I find having paths defined at the top of the script makes it less likely to have mistakes.

day3="m1015_1055_hg38/foxa2/CPM"
nci="m1015_1055_hg38/CPM"
chip="../Viriya/analysis/foxa2/chip-seq"

computeMatrix reference-point --referencePoint center -S \
$day3/m674.bw $day3/m676.bw $tf/m914.bw $tf/m921.bw $nci/m1043.bw $nci/m1044.bw \
-R $chip/clustering/output/1.bed \
$chip/clustering/output/2.bed \
$chip/clustering/output/3.bed \
$chip/clustering/output/4.bed \
-a 3000 -b 3000 -o $chip/heatmaps/scaled_FOXA2_sites.npz \
--samplesLabel m674 m676 m914 m921 m1043 m1044 \
-p max --blackListFileName $chip/ENCFF356LFX.bed.gz

plotHeatmap -m $chip/FOXA2_6_samples/heatmaps/scaled_FOXA2_sites.npz \
-o $chip/FOXA2_6_samples/heatmaps/scaled_FOXA2_sites.pdf \
--colorMap Blues

--sortUsingSamples is not 0 indexed. 1st sample is 1. --sortUsingSamples is also usable in plotHeatmap so we can save that to there for more flexible plotting.

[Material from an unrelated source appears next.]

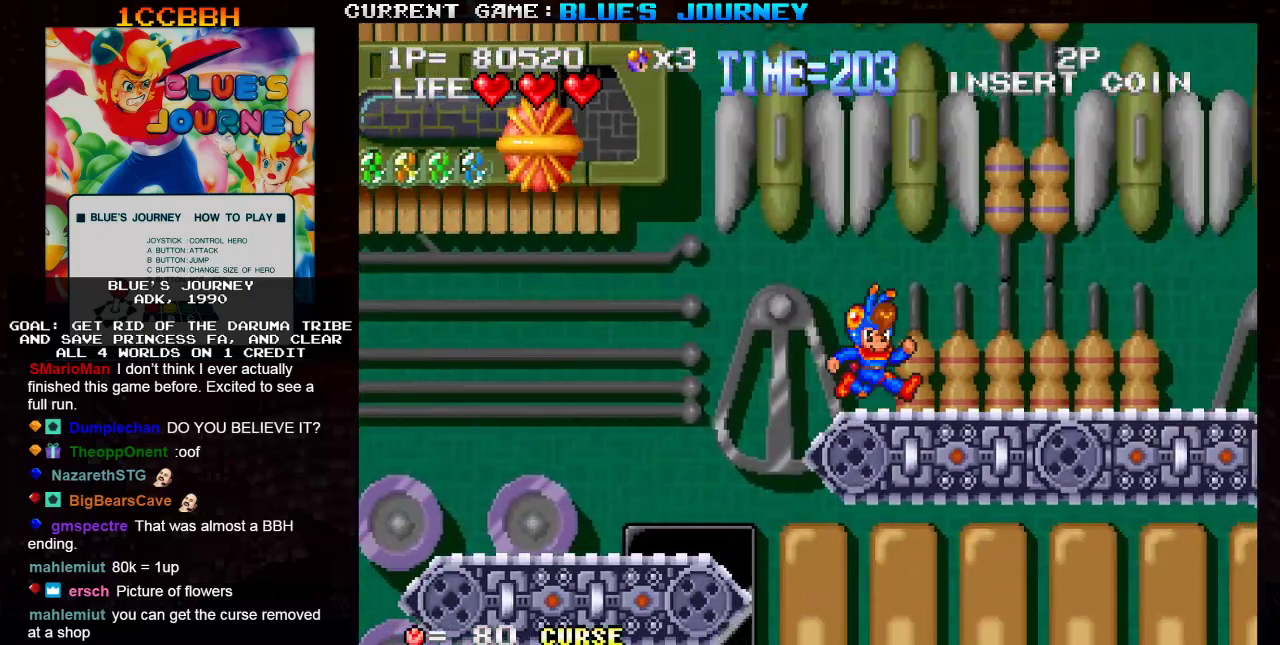
{"buttons": [], "left_stick": "right", "events": []}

--regionsLabel: “xxx binding sites n=2390” put it in quotes if you don’t want to key in escape too many times

--sampleLabels: if you’re sure you’re not going to change any labels, put it in makeheatmap step because fewer things to type when redoing the heatmap multiple times due to scaling etc, therefore fewer mistakes. otherwise put it in plotHeatmap.

In legends: “Pol II” spaces and parantheses need to be escaped, but not + signs.

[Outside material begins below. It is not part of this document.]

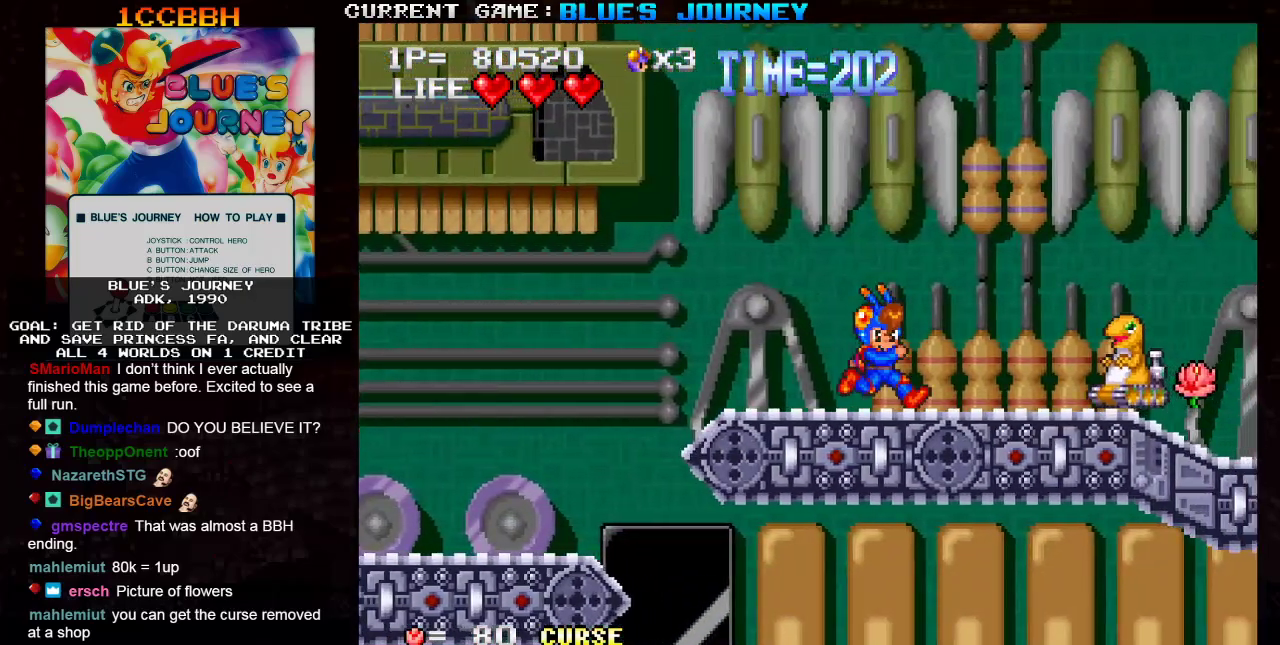
{"buttons": ["TRIANGLE"], "left_stick": "center", "events": [[50, "left_stick", "center"], [383, "TRIANGLE", "down"]]}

Use BED6 format annd not the BED3 if you care about strandedness https://github.com/deeptools/deepTools/issues/886.

To get sorted output bed files, use the --sortedOutRegions at the plotHeatmap step, not computeMatrix.
Use --clusterUsingSamples for a more robust delineation.

2.2.6 Genomic Annotation

ChIPSeeker

library(org.Hs.eg.db)
library(TxDb.Hsapiens.UCSC.hg38.knownGene)

promoter <- getPromoters(TxDb=txdb, upstream=3000, downstream=3000)

mxxx <- readPeakFile("/path_to_narrowPeak/mxxx_peaks.narrowPeak")
tagMatrix <- getTagMatrix(mxxx, windows = promoter) # usually needs an interactive job
peakAnno <- annotatePeak(mxxx, tssRegion = c(-3000,3000), TxDb = txdb, annoDb = "org.Hs.eg.db")
plotAnnoPie(peakAnno, main = "mxxx", line = -6)
vennpie(peakAnno, r = 0.1)
upsetplot(peakAnno) + ggtitle("mxxx")
plotAnnoBar(peakAnno)

annotatePeak will default to chosing one gene per region. This is fine for small binding sites but for larger regions use seq2gene as it will map genomic regions in a many-to-many manner.